EXTRAIT
- - - - -

Visages du Centro

Daniel Quirion, l’architecte visionnaire du Centro

PAR:
Marie-Cristine Pachès

Ils sont impliqués et ne cherchent pas à être le centre de l’attention. Ils souhaitent créer du beau et du bon pour que nous puissions profiter d’un milieu de vie dynamique et vivant. Ce sont ces visages que nous croisons tous les jours au cœur du centre-ville. Chaque mois, grâce à notre chroniqueuse, vous aurez la chance de découvrir les visages du Centro. Ces personnes qui croient au développement du centre-ville et qui y contribuent à grands coups de passion et d’amour!

- - - - -

MATÉRIEL FOURNI

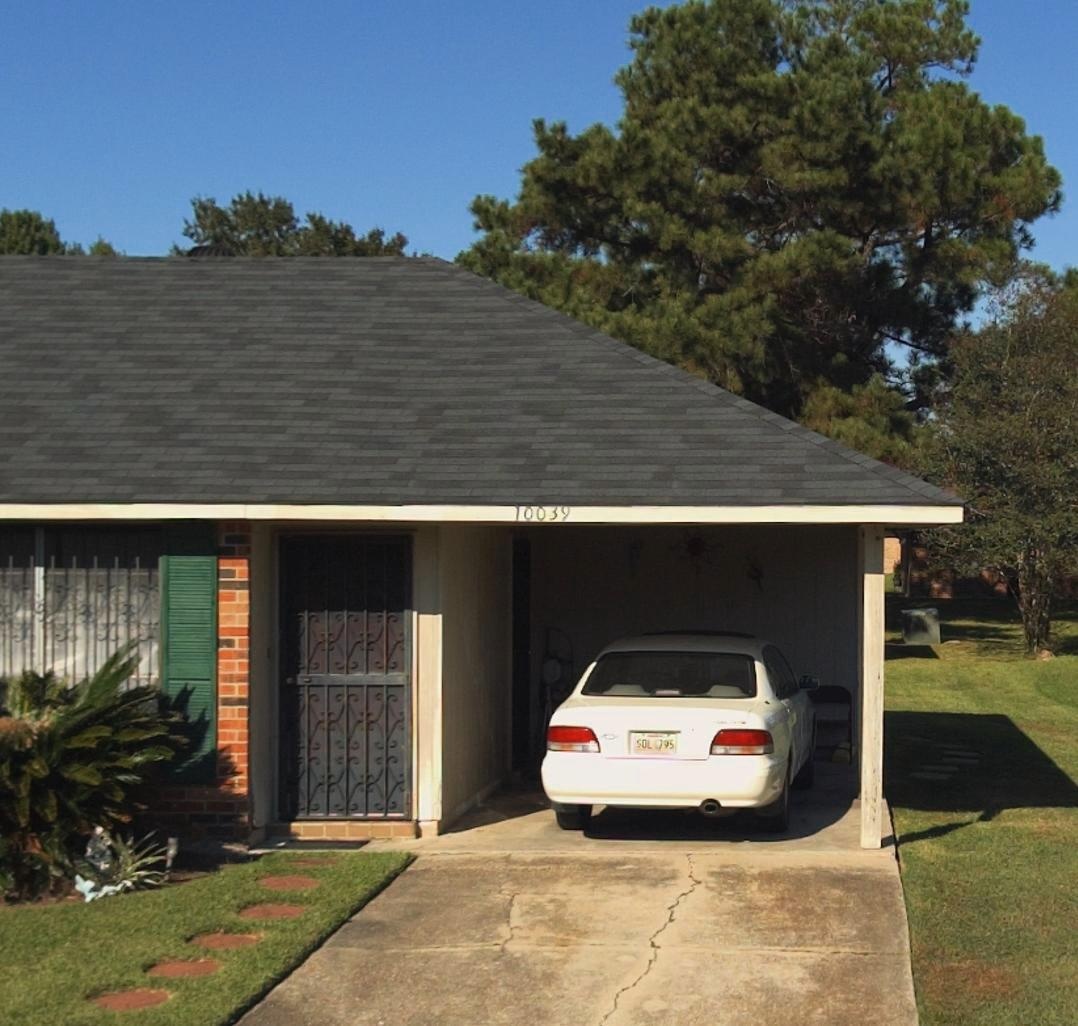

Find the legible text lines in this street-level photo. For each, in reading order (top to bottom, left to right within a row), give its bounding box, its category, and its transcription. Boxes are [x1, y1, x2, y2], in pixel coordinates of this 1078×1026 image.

- - - - -

CONSIGNE
Transcrivez, s'il vous plaît, le passage de l'extrait ci-dessus qui commence par les mots contenant « Daniel Quirion, l’architecte » et se termine par « passion et d’amour! ».

TRAVAIL RÉALISÉ
Daniel Quirion, l’architecte visionnaire du Centro

PAR:
Marie-Cristine Pachès

Ils sont impliqués et ne cherchent pas à être le centre de l’attention. Ils souhaitent créer du beau et du bon pour que nous puissions profiter d’un milieu de vie dynamique et vivant. Ce sont ces visages que nous croisons tous les jours au cœur du centre-ville. Chaque mois, grâce à notre chroniqueuse, vous aurez la chance de découvrir les visages du Centro. Ces personnes qui croient au développement du centre-ville et qui y contribuent à grands coups de passion et d’amour!